Authorities have released the names of the 11 people killed by a gunman during worship services in a Pittsburgh synagogue.
Officials said at a news conference Sunday that the victims ranged in age from 54 to 97 and included brothers and a husband and wife.
Authorities say gunman Robert Bowers made statements about genocide and killing Jewish people. Officials previously said three women and eight men were killed.
Bowers has been arrested and is being treated for gunshot wounds at a hospital.
The U.S. attorney's office has charged Bowers with 29 federal counts. Bowers is scheduled to make his first court appearance Monday. State authorities have also leveled charges.
German leaders are mourning the victims of the Pittsburgh synagogue shooting and stressing the need to push back against anti-Semitism.
Chancellor Angela Merkel's spokesman quoted Merkel on Twitter as offering her condolences and saying that "all of us must confront anti-Semitism with determination — everywhere."
President Frank-Walter Steinmeier voiced his dismay at the attack, which left 11 dead, in a condolence message to U.S. President Donald Trump.
Steinmeier wrote that "this abhorrent crime reminds us all to do what is in our power to advocate against hatred and violence, against anti-Semitism and exclusion, and to counter with determination those who incite them."
Pope Francis is grieving with Pittsburgh's Jewish community following the massacre at a synagogue, denouncing the "inhuman act of violence" and praying for an end to the "flames of hatred" that fueled it.
Francis led prayers for Pittsburgh on Sunday in St. Peter's Square, a day after a gunman who had expressed hatred of Jews opened fire in the synagogue during Sabbath services, killing 11 people.

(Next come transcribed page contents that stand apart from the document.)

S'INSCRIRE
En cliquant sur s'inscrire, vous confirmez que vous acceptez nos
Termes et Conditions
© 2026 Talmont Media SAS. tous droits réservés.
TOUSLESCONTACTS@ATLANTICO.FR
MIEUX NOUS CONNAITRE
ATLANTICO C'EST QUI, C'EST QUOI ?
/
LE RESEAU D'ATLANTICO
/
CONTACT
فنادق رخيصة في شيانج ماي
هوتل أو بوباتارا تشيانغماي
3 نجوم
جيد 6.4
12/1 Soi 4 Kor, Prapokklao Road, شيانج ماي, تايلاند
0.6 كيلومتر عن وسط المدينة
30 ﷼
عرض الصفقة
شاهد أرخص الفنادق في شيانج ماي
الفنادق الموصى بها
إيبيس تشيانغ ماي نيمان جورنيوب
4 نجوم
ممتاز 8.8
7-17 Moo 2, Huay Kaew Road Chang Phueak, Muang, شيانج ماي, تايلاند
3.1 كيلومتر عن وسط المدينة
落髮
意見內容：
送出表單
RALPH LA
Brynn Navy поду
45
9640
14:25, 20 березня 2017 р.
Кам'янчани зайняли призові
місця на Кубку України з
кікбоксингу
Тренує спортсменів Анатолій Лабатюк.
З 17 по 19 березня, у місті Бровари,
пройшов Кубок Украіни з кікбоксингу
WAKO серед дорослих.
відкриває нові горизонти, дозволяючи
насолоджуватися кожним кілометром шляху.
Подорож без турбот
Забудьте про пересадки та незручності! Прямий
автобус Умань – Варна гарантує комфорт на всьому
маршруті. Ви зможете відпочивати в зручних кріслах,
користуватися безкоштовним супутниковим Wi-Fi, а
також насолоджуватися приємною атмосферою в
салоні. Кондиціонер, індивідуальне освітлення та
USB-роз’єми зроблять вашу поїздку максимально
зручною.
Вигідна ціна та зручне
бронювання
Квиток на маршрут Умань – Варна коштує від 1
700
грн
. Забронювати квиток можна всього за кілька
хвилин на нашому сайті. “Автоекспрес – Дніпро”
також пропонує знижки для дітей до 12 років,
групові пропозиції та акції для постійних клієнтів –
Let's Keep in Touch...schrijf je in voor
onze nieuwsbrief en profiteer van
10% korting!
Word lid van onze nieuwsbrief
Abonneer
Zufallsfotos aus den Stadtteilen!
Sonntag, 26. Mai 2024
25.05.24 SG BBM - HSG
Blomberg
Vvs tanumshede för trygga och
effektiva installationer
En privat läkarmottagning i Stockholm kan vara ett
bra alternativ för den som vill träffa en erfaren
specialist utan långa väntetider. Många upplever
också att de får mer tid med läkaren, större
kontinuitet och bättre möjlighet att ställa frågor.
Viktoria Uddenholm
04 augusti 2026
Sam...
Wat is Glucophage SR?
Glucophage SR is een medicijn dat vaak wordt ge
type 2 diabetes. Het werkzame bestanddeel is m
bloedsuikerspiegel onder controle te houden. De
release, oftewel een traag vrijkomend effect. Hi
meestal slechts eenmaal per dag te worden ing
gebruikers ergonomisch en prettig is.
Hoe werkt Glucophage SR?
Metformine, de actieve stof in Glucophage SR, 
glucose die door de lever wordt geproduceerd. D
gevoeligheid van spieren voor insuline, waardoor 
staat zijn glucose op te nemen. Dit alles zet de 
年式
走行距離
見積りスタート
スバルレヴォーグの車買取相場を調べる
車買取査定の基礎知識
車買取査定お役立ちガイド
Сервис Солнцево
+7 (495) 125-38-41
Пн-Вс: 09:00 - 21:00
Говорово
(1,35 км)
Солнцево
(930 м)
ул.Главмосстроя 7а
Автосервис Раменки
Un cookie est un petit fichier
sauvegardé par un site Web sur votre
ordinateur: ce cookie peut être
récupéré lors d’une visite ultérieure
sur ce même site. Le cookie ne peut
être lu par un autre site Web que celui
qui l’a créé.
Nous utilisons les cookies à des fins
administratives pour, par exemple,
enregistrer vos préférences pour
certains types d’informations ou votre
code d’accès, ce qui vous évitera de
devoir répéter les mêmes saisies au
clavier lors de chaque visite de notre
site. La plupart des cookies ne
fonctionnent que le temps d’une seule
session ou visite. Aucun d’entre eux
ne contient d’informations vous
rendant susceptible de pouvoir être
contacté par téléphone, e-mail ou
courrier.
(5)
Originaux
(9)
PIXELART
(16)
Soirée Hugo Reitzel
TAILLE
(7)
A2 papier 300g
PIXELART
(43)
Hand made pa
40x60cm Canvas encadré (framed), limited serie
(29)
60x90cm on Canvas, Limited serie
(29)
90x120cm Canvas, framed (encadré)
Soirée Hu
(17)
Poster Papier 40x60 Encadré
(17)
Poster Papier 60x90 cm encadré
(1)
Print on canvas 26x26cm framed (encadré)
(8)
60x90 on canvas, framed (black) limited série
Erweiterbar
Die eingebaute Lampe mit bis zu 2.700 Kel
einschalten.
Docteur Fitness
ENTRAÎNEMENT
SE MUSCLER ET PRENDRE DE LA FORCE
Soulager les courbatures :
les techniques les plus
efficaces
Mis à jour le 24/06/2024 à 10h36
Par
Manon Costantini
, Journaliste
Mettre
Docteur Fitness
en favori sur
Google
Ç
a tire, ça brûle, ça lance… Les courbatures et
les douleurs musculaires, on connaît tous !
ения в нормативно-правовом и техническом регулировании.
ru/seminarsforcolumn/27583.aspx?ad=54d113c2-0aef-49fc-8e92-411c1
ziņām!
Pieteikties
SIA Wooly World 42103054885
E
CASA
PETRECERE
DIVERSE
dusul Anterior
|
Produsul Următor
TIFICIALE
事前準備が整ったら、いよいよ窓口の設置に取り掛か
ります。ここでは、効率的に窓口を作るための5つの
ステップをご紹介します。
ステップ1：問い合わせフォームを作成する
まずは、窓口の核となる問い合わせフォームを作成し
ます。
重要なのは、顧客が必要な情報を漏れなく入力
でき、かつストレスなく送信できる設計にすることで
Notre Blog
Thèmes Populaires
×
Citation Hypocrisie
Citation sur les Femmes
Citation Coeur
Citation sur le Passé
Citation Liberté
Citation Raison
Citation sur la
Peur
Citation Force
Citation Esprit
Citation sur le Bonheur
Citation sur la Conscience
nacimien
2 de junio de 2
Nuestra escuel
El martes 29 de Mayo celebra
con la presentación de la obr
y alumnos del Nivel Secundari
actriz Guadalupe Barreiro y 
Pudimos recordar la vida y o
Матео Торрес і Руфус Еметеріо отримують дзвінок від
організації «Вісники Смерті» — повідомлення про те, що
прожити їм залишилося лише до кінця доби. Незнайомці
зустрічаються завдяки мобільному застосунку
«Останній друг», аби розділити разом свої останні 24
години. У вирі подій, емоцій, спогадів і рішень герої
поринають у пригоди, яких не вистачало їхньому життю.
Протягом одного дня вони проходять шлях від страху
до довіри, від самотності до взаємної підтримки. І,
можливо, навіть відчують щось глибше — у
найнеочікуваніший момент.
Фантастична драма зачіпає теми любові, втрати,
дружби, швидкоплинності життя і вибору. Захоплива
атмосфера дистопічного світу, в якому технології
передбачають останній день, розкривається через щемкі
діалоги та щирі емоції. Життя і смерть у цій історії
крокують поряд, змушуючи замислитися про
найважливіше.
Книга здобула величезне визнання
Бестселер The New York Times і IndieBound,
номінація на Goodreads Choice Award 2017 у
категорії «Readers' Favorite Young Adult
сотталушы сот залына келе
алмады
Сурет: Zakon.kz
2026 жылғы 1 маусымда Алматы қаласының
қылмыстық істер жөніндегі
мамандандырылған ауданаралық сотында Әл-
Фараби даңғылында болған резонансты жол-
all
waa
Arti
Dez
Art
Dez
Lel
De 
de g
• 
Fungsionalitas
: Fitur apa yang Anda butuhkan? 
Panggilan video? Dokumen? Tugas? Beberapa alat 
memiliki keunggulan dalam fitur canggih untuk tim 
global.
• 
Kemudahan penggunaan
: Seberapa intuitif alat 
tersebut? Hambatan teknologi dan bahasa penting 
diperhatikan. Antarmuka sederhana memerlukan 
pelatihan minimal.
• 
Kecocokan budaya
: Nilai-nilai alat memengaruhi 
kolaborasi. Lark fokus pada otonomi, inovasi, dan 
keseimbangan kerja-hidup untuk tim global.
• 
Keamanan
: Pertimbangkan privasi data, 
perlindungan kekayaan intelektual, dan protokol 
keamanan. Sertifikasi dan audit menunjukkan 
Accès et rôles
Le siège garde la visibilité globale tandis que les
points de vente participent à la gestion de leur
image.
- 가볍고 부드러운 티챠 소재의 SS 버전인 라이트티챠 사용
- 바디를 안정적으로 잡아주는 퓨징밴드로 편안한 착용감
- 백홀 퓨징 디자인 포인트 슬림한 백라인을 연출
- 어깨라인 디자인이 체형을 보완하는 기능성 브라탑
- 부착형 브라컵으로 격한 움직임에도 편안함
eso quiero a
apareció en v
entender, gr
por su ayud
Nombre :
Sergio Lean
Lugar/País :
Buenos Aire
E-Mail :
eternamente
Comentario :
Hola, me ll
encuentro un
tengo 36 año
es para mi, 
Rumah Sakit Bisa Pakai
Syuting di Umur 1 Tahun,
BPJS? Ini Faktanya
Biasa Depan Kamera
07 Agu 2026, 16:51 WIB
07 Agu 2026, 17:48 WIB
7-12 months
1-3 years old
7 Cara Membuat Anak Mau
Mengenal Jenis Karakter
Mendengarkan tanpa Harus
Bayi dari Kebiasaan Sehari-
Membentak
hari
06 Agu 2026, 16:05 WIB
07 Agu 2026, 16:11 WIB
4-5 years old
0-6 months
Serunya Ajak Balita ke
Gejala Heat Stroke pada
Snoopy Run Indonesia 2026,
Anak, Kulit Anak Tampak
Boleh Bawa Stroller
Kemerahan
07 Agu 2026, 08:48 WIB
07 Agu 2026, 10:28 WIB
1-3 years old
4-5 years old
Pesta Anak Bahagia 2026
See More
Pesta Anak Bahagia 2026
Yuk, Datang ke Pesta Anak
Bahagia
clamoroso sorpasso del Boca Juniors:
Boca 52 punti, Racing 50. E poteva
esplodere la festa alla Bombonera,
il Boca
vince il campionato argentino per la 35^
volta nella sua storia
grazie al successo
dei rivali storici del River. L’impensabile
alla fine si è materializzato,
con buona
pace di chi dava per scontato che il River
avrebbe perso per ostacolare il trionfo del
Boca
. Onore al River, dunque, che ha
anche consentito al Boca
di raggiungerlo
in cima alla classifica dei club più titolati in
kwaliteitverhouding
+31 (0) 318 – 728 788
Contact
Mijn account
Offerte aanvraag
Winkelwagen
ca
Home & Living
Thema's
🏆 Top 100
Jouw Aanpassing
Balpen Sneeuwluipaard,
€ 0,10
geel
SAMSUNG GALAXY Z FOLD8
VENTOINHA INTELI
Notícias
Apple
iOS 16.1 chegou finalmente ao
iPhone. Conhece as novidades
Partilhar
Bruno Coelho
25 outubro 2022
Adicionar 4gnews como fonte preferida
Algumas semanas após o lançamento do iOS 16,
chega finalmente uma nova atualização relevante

Francis prayed for the dead, injured and their families and said: "In reality, all of us are wounded by this inhuman act of violence." He prayed for God "to help us to extinguish the flames of hatred that develop in our societies, reinforcing the sense of humanity, respect for life and civil and moral values."
Francis has frequently spoken out against religiously inspired violence and has denounced the easy availability of guns thanks to weapons manufacturers, whom he has called "merchants of death."
Police say the suspect in the deadly mass shooting at a Pittsburgh synagogue told officers that Jews were committing genocide and that he wanted them all to die.
Pittsburgh police said in an arrest affidavit made public early Sunday that Robert Gregory Bowers killed eight men and three women in the Tree of Life Synagogue before a tactical police team tracked him down and shot him.
A Pittsburgh police officer says in the warrant that Bowers was being treated for his injuries when he said Jews were "committing genocide to his people."
Bowers is charged with 11 counts of criminal homicide, six counts of aggravated assault and 13 counts of ethnic intimidation.
The police affidavit says calls began coming in to 911 just before 10 a.m. Saturday, reporting "they were being attacked."
A gunman who expressed hatred of Jews exploited a vulnerability common in so many houses of worship across the country — doors that are unlocked for worship — to target a Pittsburgh synagogue.
Officials say Robert Bowers was armed with a rifle and three handguns when he walked inside the Tree of Life synagogue during Sabbath services Saturday morning and opened fire, killing 11 people and wounding six in what is believed to be the deadliest attack on Jews in U.S. history.
Police swarmed the building and traded gunfire with the gunman, who was shot multiple times but survived.
Four police officers are among the wounded.
Bowers faces 29 federal counts, including weapons offenses and hate crimes.
Law enforcement officials plan to discuss the massacre at a news conference Sunday morning.